[Items listed in a dataset]
*** Begin section ***

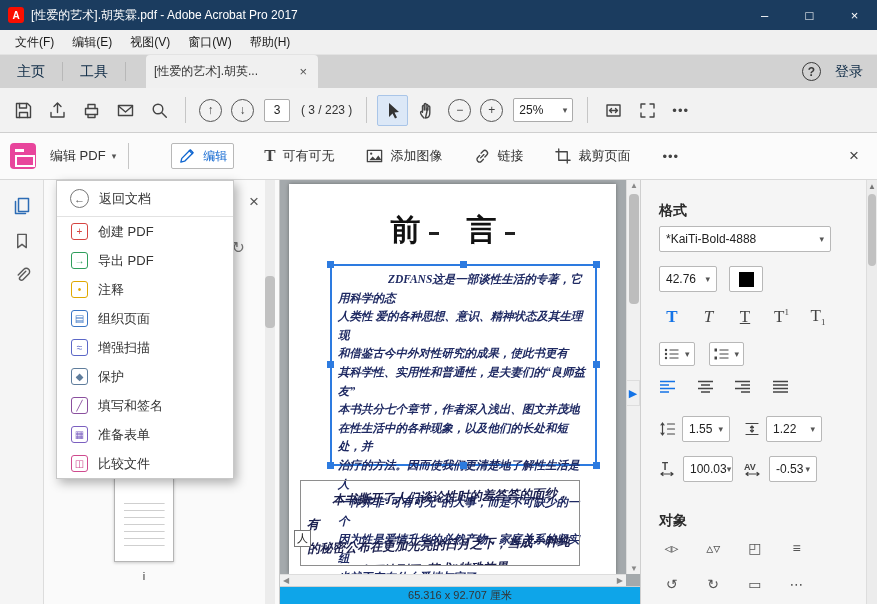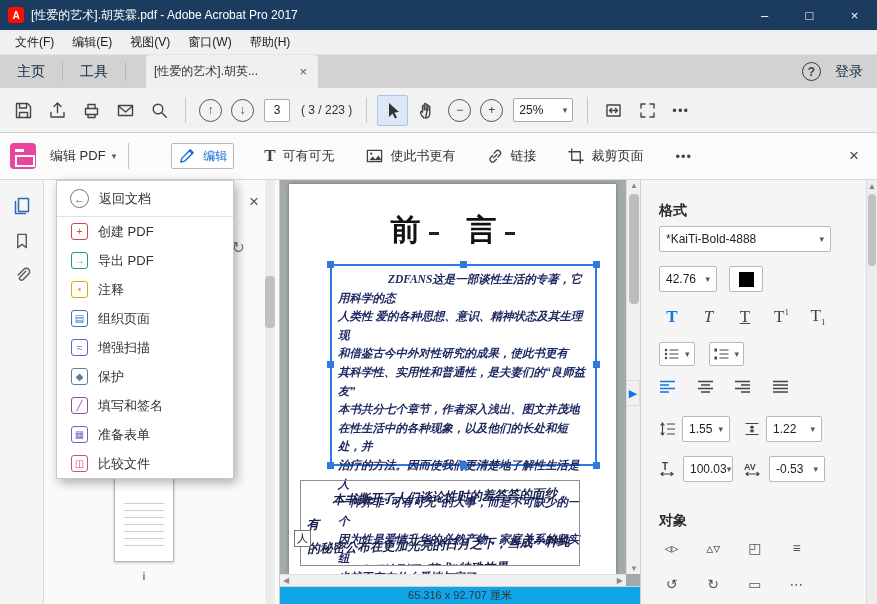"使此书更有" span { text: 使此书更有 -> 添加图像 }
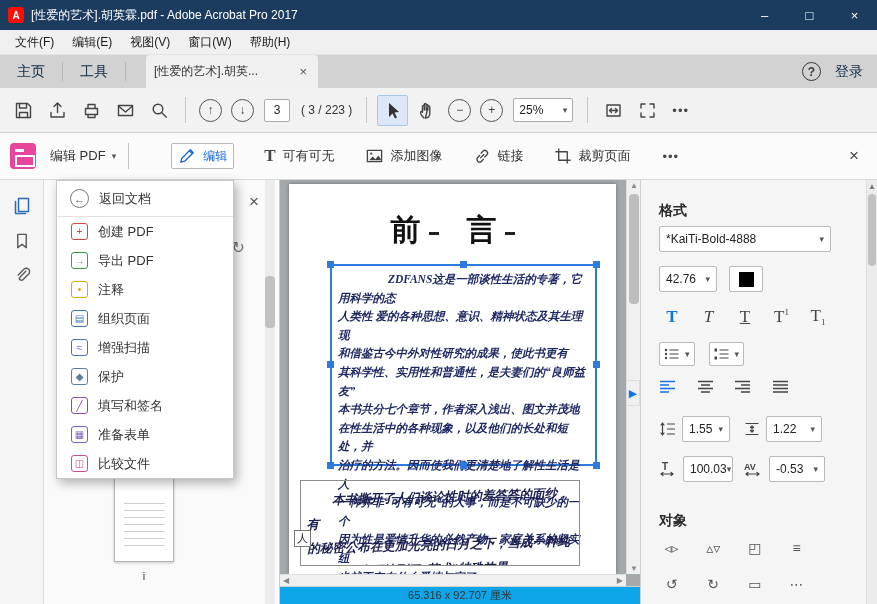"-0.53" span.sel { width: 56px -> 48px }
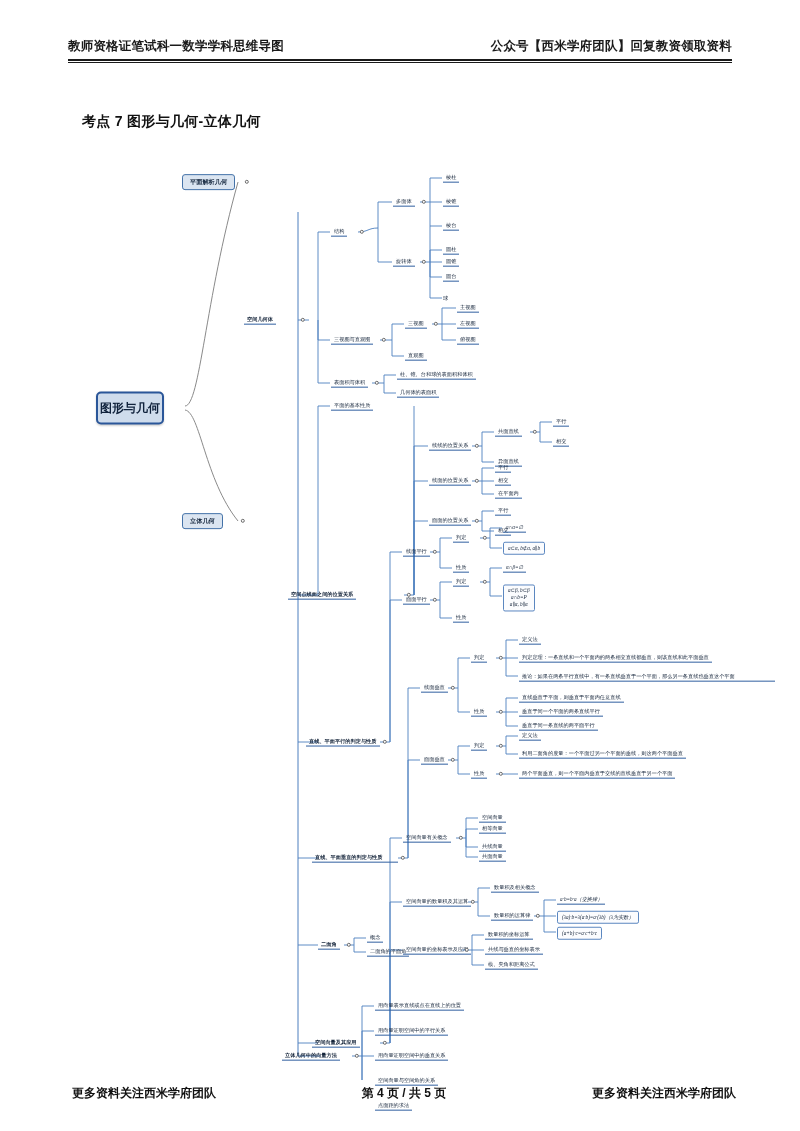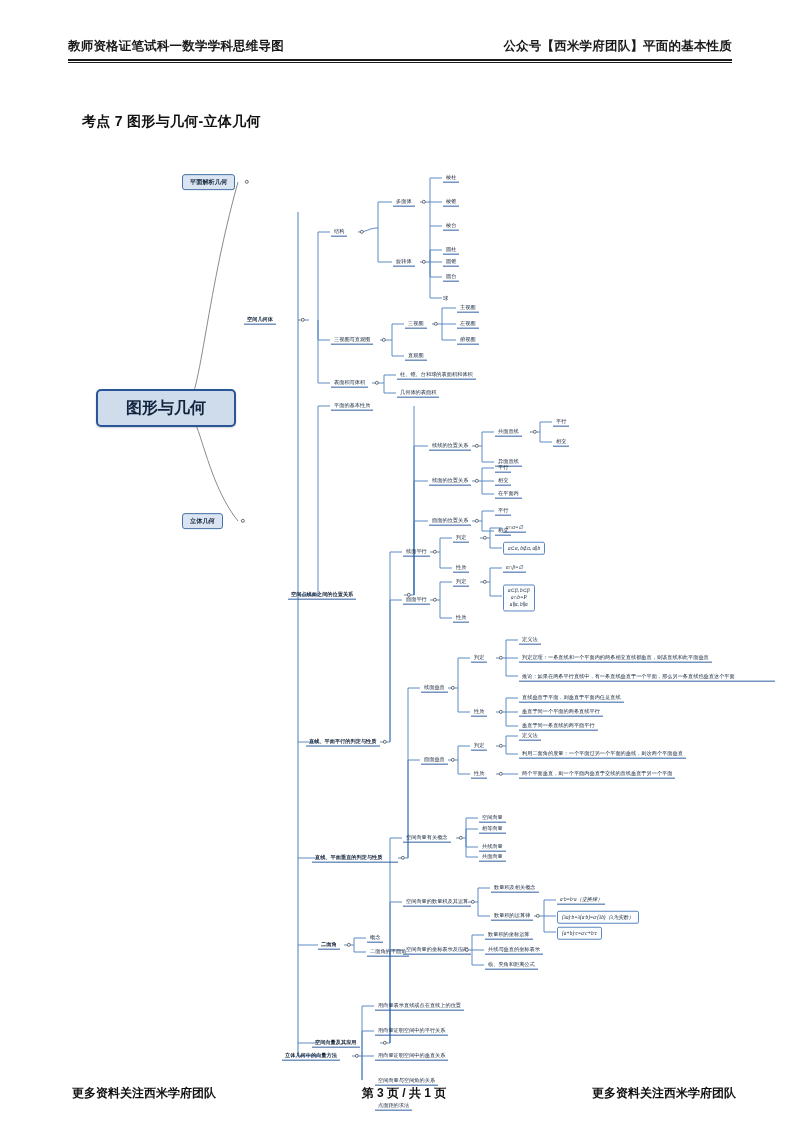"公众号【西米学府团队】平面的基本性质" div.header-right { text: 平面的基本性质 -> 回复教资领取资料 }
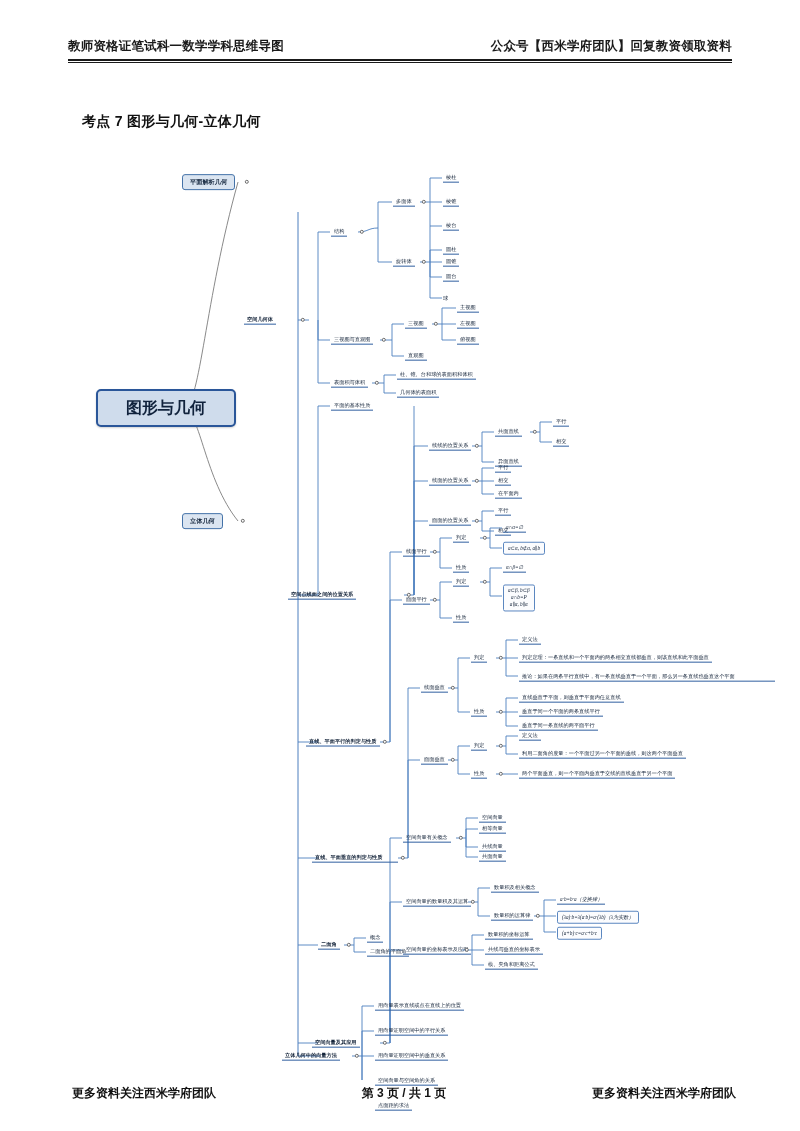"图形与几何" .node.root { font-size: 16px -> 12px; padding: 7px 28px -> 7px 2px }
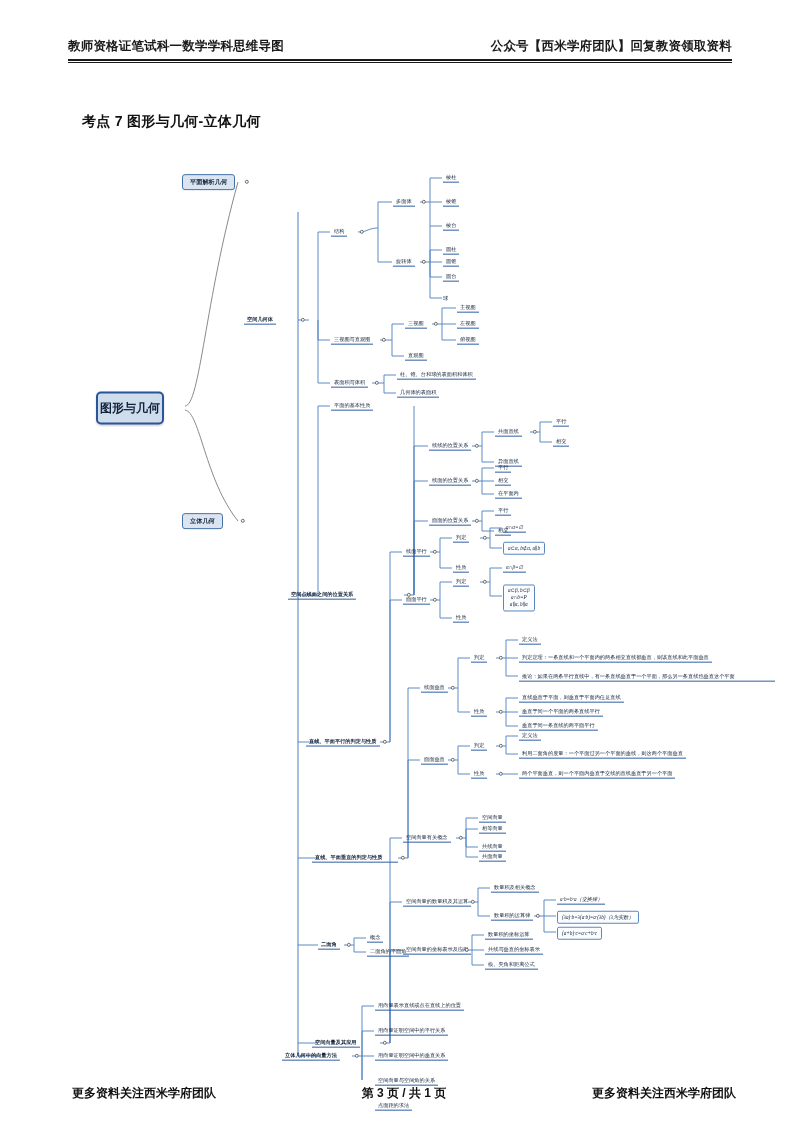"第 3 页 / 共" span.f-mid { text: 3 页 / 共 1 -> 4 页 / 共 5 }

*** End section ***

**Aim of the task**:
Print out every record above exactly as given. Do not include the pictures.

**Solution for this task**:
"使此书更有" span { text: 使此书更有 -> 添加图像 }
"-0.53" span.sel { width: 56px -> 48px }
"公众号【西米学府团队】平面的基本性质" div.header-right { text: 平面的基本性质 -> 回复教资领取资料 }
"图形与几何" .node.root { font-size: 16px -> 12px; padding: 7px 28px -> 7px 2px }
"第 3 页 / 共" span.f-mid { text: 3 页 / 共 1 -> 4 页 / 共 5 }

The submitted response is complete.